First, Downs claimed that the infringement in this case did not occur “by reason of ... storage at the direction of a user” because it was Cohn, a HuffPost employee, rather than Kim who was responsible for the publication of the HuffPost article with Downs’ photograph. The court disagreed, finding that the infringing use of Downs’ photograph occurred by reason of storage at the direction of a user — Kim — who was not an employee or agent of Oath and who added the photograph to the HuffPost article. The court also rejected Downs’ argument that Cohn’s cursory screening and modification placed the article outside the safe harbor’s protection. Cohn’s addition of content tags to the article also did not deprive Oath of the safe harbor immunity. 

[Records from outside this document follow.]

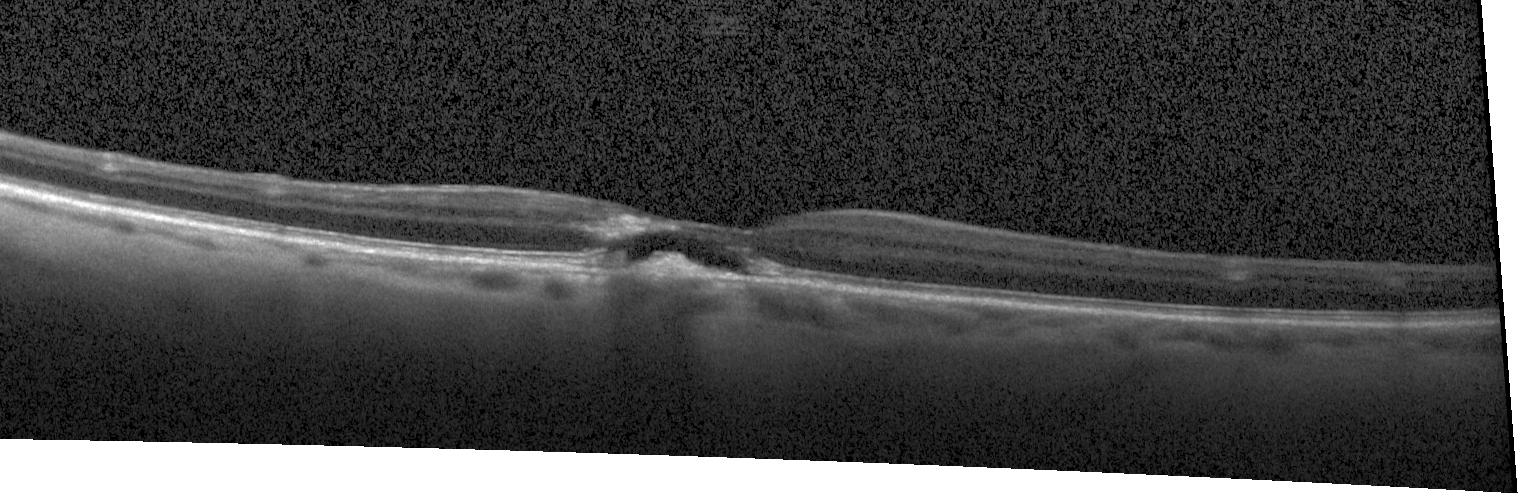
OCT B-scan showing a choroidal neovascular membrane.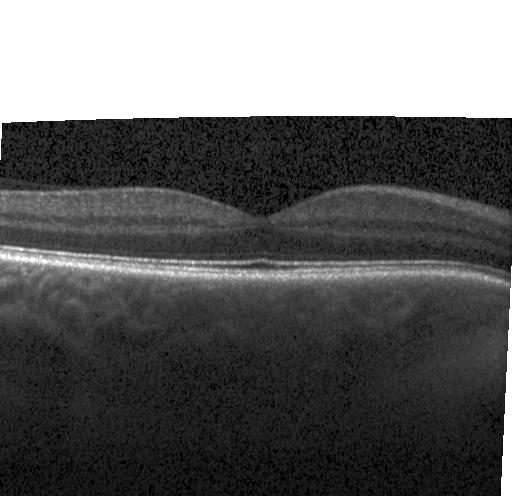 Neither choroidal neovascularization, diabetic macular edema, nor drusen.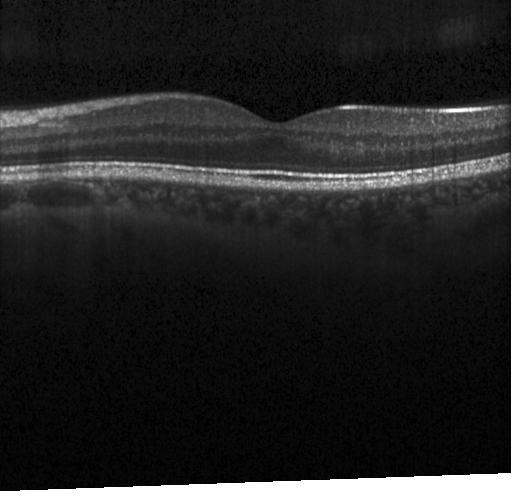

Diagnosis: no evidence of CNV, DME, or drusen.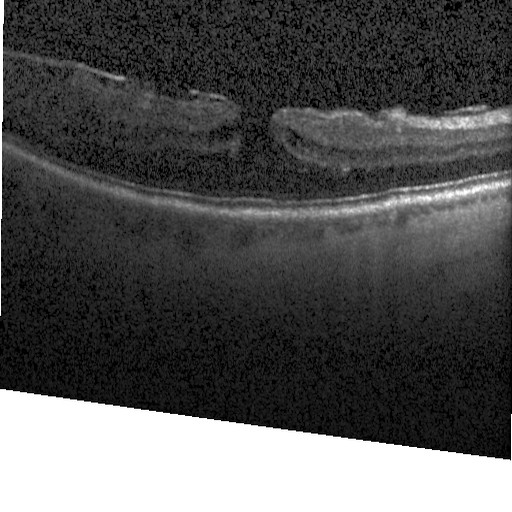
Spectral-domain optical coherence tomography · optical coherence tomography B-scan · instrument: Heidelberg Spectralis.
DME.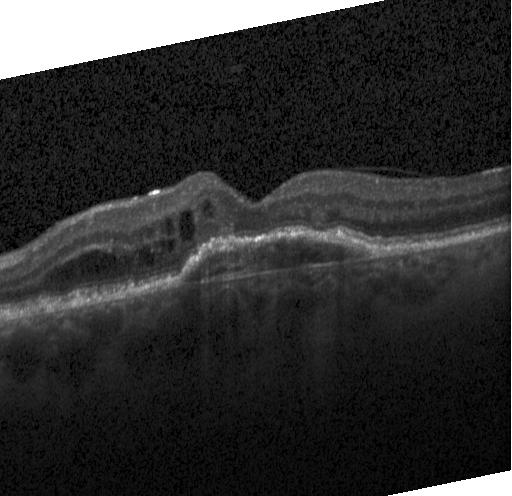 Impression: choroidal neovascularization (CNV).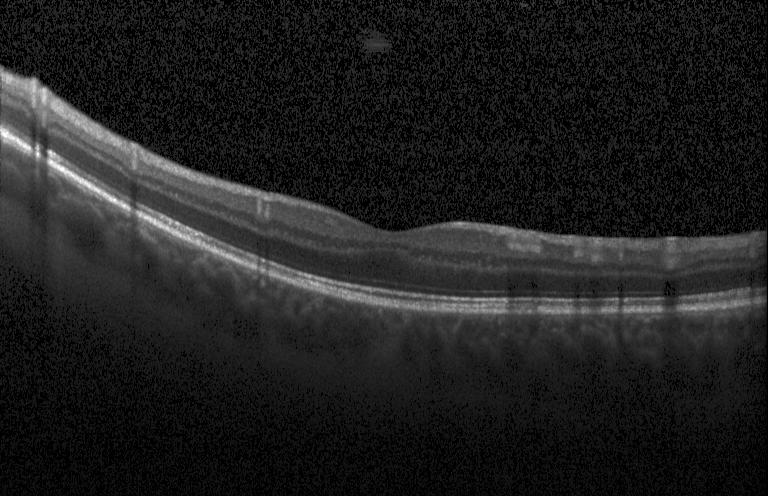
OCT scan showing no CNV, DME, or drusen.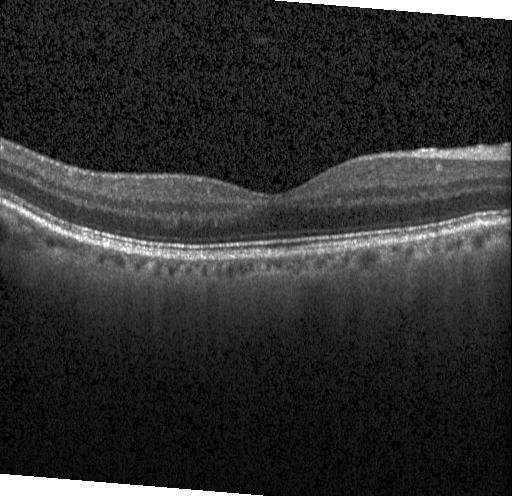
Impression: no CNV, DME, or drusen.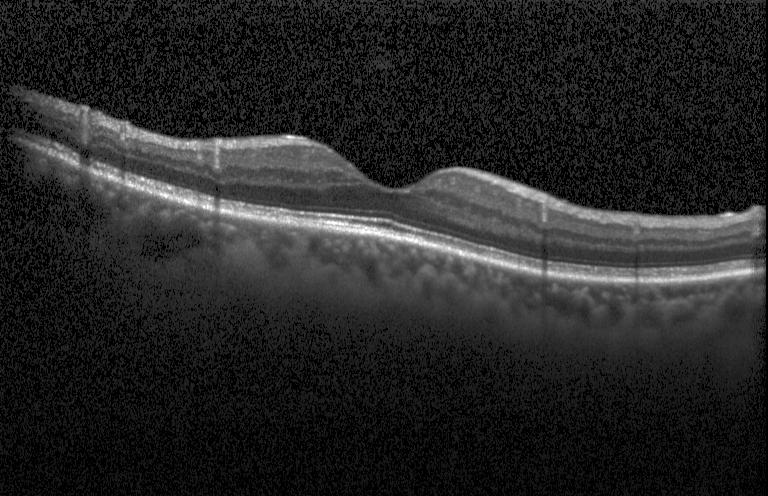 Horizontal scan through the fovea · spectral-domain optical coherence tomography · OCT B-scan · Heidelberg Spectralis. Impression: no choroidal neovascularization, diabetic macular edema, or drusen.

Second, Downs asserted that Cohn was “aware of facts or circumstances from which infringing activity [was] apparent.” Downs asserted that Cohn had “red flag” knowledge of infringement because the photograph in Kim’s article had a New York Daily News photo credit, and that any professional in Cohn’s position should have realized, based on that attribution, that the photograph was infringing. The court disagreed, explaining that the standard is not whether Cohn should have realized the infringing activity but whether it was “obvious to a reasonable person ... not endowed with specialized knowledge or expertise concerning ... the laws of copyright.” Here, the court reasoned that Cohn’s viewing of the document might have been brief and intended for several different purposes, including subject matter and screening for offensive content. Even assuming that Cohn saw the New York Daily News photo credit, this alone was not enough to create a triable issue of material fact, since Downs had the burden of demonstrating that Cohn had knowledge of the infringing activity. 

Third, Downs maintained that HuffPost received a financial benefit from the commercial advertising visible alongside Kim’s article, and that Oath had the right to control Kim’s article because it engaged in review and supervision of the content. To be protected under the safe harbor, an eligible service provider must “not receive financial benefit directly attributable to the infringing activity, in a case in which the service provider has the right and ability to control such activity.” The court found neither of Downs’ assertions compelling, explaining that it is not sufficient that HuffPost ran commercial advertisements on its site, and that Downs did not show that the advertising revenue that HuffPost received was “distinctly attributable” to the infringing activity or that HuffPost had the “right and ability to control such activity.”